**Dataset extract**:
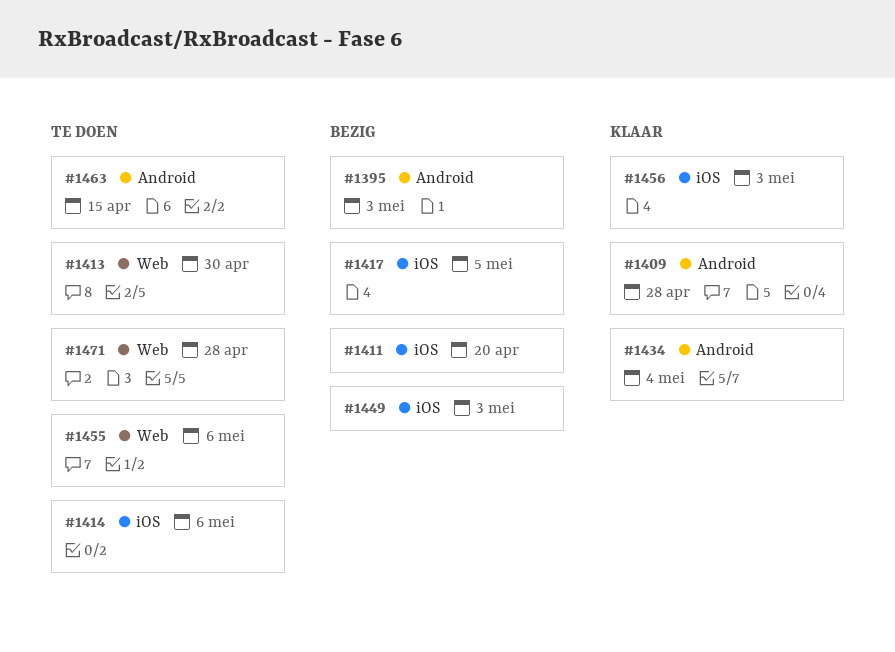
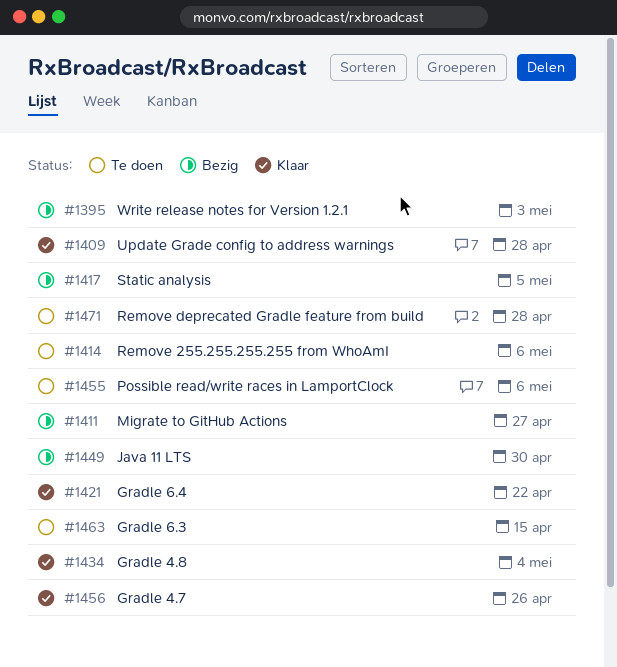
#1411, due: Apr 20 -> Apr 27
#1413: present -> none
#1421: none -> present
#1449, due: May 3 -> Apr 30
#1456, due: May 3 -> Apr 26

**Work task**: Only a number is wanted here: the count of lines in the data that contain the string "present".

**Task answer**: 2